### Document passage
● ● ●

Since my name has come up in recent discussions that include criticism of the Newport Bermuda Race, as that race’s historian and a volunteer writer for its web site, I’d like to add some context. Except for a brief period (1907 to 1910), the ocean race now called the Newport Bermuda Race has followed the lead established in 1906 by its visionary founder, Thomas Fleming Day. In the words of a former chairman of the Bermuda Race Organizing Committee, John Winder, the race has an historic “core constituency” of amateur sailors in dual-purpose boats.

In recent years there have been three divisions for those sailors and boats: racer-cruisers, cruising boats, and doublehanders. The number of semi-pro and pro sailors (ISAF Groups 2 and 3) was tightly capped, and both groups were barred from steering. The race’s overall winner is the top boat in the St. David’s Lighthouse Division for amateur racer-cruisers—the largest division with 162 of the 263 starters in 2006 and 122 of last year’s 197 starters. The winner of the past two races had a totally amateur Group 1 crew.

There also are two hotly contested, smaller divisions for professional sailors (and the amateurs who wish to sail against them)—the Gibbs Hill Lighthouse Division and the Open Division for cant-keelers. Of the 460 total entries in the 2006 and 2008 Newport Bermuda Races, these pro divisions had 43 boats. The other 417 sailed in the amateur divisions.

Concerning cruising boats, the Newport Bermuda Race and the Marion to Bermuda Cruising Yacht Race (http://www.marionbermuda.com) enjoy a complementary relationship that allows and encourages cruisers to head far offshore year after year. The Newport race is the major East Coast ocean race in even-numbered years. In odd-numbered years, there are three big long-distance races on the East Coast, but only the Marion race is sailed across the Gulf Stream to Bermuda.

The two races jointly award the Bermuda Ocean Cruising Yacht Trophy (presented by SAIL magazine) to the cruising boat that has the best combined performance in consecutive Marion and Newport races. The Newport race promotes this prize and the Marion race in e-mails to its large list and on its web site (http://www.bermudarace.com). Fifteen skippers who competed in the 2007 Marion race (which had 72 boats) went on to sail the 2008 Newport race. A year later, 11 veterans of the 2008 Newport race entered the 2009 Marion race (whose fleet of 48 reflected the recession). Six skippers took their boats in all three races.

Thanks to these two races, a goodly number of cruising sailors have been able to go to sea every year, each time accomplishing some 1,500 miles of blue water passage-making as they race down to the Onion Patch and then cruise home. I’d say that’s a pretty good thing.

● ● ●

### Tasks to perform
1. Reproduce part of the Bermuda Race passage word for word: begin at the words "Since my name" and stop after "in dual-purpose boats.".
2. Which years appear in the Bermuda Race passage? Give each once, in the order it first appears.

### Records supplied
● ● ●

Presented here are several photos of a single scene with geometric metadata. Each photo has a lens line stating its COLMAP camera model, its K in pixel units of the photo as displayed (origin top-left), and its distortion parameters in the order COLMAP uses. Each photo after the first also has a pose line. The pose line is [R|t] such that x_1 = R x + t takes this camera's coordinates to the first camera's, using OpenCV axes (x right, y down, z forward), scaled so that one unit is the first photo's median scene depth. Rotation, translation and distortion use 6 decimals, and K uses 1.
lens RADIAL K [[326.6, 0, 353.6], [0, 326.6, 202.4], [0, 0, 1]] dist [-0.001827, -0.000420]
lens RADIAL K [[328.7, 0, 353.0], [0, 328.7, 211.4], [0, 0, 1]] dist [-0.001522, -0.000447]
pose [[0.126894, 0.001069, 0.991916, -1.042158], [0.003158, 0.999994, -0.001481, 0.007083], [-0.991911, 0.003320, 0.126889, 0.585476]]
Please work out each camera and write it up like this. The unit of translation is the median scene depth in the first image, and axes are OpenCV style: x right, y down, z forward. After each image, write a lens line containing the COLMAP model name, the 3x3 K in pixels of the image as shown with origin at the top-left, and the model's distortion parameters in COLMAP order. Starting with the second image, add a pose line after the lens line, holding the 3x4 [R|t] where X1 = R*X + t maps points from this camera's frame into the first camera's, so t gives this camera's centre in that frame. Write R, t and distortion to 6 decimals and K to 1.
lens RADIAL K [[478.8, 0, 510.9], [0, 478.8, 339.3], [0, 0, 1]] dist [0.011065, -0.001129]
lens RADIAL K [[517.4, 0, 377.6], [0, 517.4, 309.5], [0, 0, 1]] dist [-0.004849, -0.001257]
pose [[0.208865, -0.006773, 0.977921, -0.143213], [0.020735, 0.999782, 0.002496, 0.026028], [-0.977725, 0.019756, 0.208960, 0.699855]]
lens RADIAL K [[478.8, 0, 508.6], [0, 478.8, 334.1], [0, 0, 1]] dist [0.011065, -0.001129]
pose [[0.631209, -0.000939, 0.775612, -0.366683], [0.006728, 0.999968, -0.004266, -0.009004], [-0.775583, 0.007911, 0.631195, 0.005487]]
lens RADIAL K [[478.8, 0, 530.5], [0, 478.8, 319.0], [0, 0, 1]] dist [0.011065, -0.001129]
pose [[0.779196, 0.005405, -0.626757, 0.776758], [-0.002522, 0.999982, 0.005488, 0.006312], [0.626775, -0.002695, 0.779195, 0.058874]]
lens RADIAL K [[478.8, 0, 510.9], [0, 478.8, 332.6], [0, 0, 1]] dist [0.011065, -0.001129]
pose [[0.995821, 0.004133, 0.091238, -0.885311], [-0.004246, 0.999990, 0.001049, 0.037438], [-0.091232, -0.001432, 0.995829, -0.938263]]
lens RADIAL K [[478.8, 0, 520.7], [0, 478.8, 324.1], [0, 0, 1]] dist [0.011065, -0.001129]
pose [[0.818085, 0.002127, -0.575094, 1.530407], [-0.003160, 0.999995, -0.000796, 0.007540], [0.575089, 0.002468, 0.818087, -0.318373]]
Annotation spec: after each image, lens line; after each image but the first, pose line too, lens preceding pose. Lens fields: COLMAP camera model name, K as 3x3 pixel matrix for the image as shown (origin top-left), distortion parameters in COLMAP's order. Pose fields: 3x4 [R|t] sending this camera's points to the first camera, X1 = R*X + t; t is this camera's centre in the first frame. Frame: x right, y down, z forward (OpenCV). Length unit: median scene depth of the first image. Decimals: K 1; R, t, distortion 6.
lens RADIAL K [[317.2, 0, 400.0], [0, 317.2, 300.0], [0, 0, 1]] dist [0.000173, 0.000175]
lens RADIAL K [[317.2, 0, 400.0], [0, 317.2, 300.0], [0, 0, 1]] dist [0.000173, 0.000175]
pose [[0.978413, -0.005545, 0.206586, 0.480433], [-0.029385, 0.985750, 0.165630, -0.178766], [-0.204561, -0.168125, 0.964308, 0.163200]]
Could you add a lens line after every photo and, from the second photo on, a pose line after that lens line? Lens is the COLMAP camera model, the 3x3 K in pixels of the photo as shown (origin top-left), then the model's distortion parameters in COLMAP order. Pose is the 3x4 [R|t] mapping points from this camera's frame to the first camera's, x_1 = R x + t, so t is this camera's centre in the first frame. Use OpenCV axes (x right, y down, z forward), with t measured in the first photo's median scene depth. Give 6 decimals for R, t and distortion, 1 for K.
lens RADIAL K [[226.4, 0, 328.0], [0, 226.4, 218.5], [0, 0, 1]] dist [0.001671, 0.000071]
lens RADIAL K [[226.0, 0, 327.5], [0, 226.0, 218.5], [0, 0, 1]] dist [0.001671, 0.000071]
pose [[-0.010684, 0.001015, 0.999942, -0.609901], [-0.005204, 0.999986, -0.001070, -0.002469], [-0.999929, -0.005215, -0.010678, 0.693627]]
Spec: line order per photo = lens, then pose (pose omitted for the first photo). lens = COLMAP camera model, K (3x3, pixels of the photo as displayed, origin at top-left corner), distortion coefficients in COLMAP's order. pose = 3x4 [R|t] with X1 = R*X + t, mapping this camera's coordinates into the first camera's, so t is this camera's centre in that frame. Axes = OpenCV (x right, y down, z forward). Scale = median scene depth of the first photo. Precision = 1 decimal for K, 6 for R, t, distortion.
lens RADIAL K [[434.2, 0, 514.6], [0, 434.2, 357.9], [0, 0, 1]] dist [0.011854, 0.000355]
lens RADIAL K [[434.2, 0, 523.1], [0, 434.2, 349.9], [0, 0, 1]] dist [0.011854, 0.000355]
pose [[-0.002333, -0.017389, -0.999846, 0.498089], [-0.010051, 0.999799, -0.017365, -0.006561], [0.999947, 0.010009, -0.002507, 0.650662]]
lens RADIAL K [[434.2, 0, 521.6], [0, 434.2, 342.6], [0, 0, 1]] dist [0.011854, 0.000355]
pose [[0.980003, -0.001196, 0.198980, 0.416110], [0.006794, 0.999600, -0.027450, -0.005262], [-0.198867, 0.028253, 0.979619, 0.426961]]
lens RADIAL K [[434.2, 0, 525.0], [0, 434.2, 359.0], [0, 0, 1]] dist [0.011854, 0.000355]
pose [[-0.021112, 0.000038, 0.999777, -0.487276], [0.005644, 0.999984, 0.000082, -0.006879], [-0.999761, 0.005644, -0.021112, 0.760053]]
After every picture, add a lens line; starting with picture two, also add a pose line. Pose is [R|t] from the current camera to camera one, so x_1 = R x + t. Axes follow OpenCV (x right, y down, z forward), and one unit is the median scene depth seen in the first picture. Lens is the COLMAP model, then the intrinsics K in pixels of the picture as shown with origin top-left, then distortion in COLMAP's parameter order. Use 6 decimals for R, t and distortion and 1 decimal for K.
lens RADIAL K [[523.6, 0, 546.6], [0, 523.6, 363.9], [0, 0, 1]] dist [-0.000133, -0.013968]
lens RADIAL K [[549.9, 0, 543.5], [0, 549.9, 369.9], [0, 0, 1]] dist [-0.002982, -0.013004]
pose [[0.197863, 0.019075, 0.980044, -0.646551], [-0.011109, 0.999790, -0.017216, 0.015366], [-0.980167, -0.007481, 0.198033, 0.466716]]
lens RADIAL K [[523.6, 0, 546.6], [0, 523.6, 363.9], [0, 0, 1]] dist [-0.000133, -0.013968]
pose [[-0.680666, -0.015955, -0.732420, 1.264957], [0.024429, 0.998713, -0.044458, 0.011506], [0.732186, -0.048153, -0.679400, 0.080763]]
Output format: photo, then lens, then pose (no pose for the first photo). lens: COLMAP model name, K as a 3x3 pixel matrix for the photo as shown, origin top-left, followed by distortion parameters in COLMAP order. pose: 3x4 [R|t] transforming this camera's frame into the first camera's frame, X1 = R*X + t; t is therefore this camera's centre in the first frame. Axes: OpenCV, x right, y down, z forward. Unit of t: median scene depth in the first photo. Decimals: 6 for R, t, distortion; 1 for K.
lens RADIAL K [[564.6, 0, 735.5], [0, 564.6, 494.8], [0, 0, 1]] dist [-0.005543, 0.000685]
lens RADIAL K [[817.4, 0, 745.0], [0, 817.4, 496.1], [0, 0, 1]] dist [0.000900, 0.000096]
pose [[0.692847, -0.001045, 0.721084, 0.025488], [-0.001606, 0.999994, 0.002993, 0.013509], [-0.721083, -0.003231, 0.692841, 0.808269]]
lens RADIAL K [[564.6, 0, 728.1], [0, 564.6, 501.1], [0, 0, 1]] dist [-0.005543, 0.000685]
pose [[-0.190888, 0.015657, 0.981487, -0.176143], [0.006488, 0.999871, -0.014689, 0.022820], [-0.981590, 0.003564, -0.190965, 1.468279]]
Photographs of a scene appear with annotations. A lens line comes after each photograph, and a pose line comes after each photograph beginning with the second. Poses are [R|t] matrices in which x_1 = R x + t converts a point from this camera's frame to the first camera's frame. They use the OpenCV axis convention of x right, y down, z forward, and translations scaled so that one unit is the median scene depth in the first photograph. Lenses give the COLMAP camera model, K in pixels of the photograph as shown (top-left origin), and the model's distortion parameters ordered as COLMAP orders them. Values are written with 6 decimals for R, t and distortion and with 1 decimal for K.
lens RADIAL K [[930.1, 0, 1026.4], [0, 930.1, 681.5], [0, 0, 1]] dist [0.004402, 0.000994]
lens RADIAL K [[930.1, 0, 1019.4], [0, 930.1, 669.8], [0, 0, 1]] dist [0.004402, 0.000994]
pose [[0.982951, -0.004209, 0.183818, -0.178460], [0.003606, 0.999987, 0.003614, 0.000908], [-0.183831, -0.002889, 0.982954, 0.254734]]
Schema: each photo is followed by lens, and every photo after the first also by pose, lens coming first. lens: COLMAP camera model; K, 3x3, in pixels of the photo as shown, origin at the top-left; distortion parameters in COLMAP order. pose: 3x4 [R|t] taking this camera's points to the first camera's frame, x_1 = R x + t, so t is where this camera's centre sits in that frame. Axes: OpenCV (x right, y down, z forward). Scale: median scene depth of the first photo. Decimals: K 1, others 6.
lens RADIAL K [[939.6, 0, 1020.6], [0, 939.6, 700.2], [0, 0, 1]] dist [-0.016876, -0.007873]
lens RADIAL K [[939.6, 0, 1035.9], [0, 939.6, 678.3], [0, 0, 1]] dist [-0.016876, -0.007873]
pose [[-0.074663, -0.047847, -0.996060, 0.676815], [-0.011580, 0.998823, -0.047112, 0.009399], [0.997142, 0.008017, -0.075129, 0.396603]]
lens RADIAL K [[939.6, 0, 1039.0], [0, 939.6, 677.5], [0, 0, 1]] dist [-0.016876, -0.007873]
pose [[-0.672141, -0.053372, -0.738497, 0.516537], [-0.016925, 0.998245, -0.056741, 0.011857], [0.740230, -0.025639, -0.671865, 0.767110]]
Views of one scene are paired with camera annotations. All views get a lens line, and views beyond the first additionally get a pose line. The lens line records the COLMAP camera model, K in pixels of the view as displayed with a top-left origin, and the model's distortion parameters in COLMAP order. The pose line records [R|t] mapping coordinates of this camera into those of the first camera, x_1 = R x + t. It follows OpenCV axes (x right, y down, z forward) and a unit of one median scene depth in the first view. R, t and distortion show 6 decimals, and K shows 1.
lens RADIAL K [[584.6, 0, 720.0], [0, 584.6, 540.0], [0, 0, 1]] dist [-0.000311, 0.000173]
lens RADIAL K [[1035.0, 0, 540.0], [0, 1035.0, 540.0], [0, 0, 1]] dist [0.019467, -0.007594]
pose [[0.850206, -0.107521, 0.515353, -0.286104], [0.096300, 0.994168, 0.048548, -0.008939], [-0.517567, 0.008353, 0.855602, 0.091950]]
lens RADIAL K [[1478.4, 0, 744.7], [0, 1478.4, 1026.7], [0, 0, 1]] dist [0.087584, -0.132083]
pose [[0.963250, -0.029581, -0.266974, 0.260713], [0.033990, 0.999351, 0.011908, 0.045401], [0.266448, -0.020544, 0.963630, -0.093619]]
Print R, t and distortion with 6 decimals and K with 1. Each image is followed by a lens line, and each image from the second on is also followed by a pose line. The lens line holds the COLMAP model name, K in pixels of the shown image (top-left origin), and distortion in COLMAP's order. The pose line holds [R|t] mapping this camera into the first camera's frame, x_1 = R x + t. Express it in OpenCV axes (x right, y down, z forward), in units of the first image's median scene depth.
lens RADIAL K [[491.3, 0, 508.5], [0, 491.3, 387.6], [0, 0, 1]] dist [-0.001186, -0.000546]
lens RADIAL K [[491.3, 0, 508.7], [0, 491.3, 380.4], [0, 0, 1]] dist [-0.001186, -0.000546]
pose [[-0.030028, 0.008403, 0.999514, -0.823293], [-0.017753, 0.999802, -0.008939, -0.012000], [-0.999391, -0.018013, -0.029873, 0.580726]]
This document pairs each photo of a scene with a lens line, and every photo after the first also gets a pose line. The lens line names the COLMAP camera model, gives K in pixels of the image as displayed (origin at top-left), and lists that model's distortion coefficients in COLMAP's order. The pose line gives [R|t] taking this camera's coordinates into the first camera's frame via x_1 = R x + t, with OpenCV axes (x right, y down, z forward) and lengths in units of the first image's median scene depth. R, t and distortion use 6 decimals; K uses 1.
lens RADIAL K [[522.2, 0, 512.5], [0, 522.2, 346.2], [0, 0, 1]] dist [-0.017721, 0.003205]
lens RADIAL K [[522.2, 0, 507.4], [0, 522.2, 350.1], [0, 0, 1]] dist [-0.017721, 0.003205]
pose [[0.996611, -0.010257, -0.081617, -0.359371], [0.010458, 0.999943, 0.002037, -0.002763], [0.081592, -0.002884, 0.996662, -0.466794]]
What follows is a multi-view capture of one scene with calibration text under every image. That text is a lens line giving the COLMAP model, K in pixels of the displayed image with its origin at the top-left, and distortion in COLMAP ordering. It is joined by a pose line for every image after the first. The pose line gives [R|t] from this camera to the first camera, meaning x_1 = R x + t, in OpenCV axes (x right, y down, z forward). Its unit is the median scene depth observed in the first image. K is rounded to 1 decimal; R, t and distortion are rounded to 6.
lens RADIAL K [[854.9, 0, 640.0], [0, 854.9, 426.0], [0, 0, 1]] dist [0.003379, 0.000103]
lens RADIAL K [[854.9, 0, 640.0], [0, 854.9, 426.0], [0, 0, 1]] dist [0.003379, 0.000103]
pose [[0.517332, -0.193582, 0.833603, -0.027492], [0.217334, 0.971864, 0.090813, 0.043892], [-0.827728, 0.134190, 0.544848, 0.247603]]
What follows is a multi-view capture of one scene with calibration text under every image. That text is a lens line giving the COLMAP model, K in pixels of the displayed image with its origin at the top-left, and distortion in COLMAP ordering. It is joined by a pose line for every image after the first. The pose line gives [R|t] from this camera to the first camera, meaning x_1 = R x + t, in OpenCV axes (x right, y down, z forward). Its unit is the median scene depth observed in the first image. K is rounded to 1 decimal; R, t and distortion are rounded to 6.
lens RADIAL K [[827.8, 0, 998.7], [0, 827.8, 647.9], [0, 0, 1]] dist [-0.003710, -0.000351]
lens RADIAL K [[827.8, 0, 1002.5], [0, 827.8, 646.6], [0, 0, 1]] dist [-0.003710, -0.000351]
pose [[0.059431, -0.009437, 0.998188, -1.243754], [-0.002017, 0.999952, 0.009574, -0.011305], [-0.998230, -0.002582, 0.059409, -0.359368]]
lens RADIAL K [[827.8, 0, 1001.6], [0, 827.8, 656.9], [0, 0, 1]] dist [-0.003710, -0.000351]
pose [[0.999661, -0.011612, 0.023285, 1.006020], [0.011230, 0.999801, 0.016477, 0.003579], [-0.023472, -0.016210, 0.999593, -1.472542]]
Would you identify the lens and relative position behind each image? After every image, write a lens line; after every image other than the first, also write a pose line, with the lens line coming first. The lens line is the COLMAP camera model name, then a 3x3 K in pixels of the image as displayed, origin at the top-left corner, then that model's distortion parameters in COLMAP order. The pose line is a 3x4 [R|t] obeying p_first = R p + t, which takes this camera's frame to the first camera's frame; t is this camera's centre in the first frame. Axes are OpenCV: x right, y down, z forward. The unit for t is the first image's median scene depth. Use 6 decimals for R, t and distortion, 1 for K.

● ● ●

### Problem solutions
1.
Since my name has come up in recent discussions that include criticism of the Newport Bermuda Race, as that race’s historian and a volunteer writer for its web site, I’d like to add some context. Except for a brief period (1907 to 1910), the ocean race now called the Newport Bermuda Race has followed the lead established in 1906 by its visionary founder, Thomas Fleming Day. In the words of a former chairman of the Bermuda Race Organizing Committee, John Winder, the race has an historic “core constituency” of amateur sailors in dual-purpose boats.

2. 1907, 1910, 1906, 2006, 2008, 2007, 2009